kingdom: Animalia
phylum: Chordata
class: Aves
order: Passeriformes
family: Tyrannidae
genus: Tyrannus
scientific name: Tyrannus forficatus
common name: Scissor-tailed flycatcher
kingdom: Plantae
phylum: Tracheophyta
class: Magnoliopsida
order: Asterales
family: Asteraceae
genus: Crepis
§ §
→ What is expected:
Extract every line of the data above without altering any word, and keep the lines in their original order.

→ Written answer:
kingdom: Animalia
phylum: Chordata
class: Aves
order: Passeriformes
family: Tyrannidae
genus: Tyrannus
scientific name: Tyrannus forficatus
common name: Scissor-tailed flycatcher
kingdom: Plantae
phylum: Tracheophyta
class: Magnoliopsida
order: Asterales
family: Asteraceae
genus: Crepis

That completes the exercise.